I am seriously wondering if the rise in deaths by suicide have anything to do with DT being in office.
I think it must.
Of course I have nothing to back that up but as someone who suffers from depression and anxiety, I know personally that having him in the White House is one more bit of fuel the brain can use to try to convince someone who is already struggling that everything is more hopeless than it's ever been. There is no doubt that after the election many people found themselves waking up daily with a huge sense of dread and fear and the realization that what we had believed to be true about our fellow citizens and our country had been proven totally wrong.
And not in a good way at all.
And of course, our fears have proven to be justified and quite frankly, things are getting far worse than even I could have imagined. I think this may be true for many of us.
As I've said so many times, it's as if that man wakes up every day, consults with the devil to determine what the absolute most evil thing he could do would be, and then does it.
And Congress appears to be, for the most part, more than willing to pucker up and kiss the Trumpian ass and join him in the Faustian bargain.
Not sure what they think they're going to get out of this. Money, of course. But even Robert Johnson made a better deal than theirs down at the Crossroads and probably because the devil has more integrity when it comes to keeping his word than Donald Trump does.
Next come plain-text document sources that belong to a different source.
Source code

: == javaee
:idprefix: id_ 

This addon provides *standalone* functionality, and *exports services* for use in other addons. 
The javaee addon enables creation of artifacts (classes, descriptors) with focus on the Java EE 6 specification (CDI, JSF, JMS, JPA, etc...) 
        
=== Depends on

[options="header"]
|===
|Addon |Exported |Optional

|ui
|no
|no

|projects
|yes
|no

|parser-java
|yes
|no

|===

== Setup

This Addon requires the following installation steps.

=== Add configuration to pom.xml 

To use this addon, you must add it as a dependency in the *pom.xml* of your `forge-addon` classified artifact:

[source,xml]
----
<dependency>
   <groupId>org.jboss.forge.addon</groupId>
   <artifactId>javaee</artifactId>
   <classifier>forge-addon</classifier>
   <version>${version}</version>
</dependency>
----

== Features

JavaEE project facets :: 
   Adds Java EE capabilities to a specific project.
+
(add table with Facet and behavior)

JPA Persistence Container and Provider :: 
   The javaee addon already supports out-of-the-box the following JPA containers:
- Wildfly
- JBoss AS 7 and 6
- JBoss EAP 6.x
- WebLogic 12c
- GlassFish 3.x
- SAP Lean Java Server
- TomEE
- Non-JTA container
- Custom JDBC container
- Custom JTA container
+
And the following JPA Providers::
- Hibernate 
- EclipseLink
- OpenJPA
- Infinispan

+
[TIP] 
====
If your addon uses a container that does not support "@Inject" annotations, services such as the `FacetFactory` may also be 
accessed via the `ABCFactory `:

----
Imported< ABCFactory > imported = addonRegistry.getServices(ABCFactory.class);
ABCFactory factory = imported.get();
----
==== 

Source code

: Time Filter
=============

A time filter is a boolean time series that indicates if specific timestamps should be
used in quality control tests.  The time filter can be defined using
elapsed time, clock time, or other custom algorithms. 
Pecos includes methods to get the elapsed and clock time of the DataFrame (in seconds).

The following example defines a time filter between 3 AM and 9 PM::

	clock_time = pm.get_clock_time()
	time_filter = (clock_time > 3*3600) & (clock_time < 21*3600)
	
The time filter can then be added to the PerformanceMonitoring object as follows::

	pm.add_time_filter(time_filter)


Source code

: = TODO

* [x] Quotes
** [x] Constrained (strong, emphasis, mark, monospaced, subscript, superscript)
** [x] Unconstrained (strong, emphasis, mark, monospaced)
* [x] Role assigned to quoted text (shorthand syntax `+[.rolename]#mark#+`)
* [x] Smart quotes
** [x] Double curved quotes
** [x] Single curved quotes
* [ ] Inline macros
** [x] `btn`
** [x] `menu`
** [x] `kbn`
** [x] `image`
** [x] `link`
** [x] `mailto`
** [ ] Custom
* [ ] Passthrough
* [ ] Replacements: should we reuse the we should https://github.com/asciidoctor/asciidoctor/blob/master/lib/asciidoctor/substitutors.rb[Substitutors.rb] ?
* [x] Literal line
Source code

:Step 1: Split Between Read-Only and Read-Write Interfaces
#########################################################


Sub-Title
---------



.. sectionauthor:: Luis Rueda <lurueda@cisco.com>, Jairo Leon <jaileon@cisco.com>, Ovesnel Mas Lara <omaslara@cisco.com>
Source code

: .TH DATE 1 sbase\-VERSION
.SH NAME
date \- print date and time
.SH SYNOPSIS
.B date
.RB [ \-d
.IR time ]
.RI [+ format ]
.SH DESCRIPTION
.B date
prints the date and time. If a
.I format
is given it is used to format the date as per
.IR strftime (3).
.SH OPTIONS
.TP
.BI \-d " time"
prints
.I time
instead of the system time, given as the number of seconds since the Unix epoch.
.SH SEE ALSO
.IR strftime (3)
Sure, he lost his soul but he will be remembered forever as the beloved and lightening-filled father of the blues guitar whereas if there is any justice (and aren't we all a bit worried there may not be?) those law-makers will be remembered in history as evil incarnate or perhaps even better yet, not remembered at all.
Trump will be.
Oh yes he will.
So that's what I've been thinking about today which has been a slow, non-eventful day. Last night Miss Violet did not show up in the roost but this morning she appeared again as if by chook magic and she's done this before. She's my wild little thing and I do love her.
We got another nice rain storm this evening, nothing like yesterday's but fine in its own right. I am making spaghetti like your mama made only with ground venison instead of ground beef. I was happy to see this morning that the year-old zipper cream peas I planted the other day have come up nicely. The rattlesnake beans haven't broken ground but I think they might. We'll see after all this rain.
Tomorrow is Hank's birthday and forty-two years ago I was twenty-one years old and in labor in a little apartment on Miccosukee Road in Tallahassee having my little mind blown at what giving birth was actually turning out to be like and quite certain that I was in a devil's dream of pain of my own and that nothing good could come of this and wondering how in the world the regular activities of the universe could be carrying on around me while this, this, THIS was happening in my body. Little did I know that although Ina May and her hippie mamas may have understated what labor would actually feel like, they had also not been able to actually describe how I would feel when my baby was finally born and I held him in my arms.
Maybe this is a good time to remember that. To remember that there are things which can be more painful and unbearable and messy and humbling than we ever thought we would experience but that if we hold on, if we just manage to make it through this minute and then that one and then that one, it will have been far more worth it than we could ever know.
Maybe. Take that for what it's worth.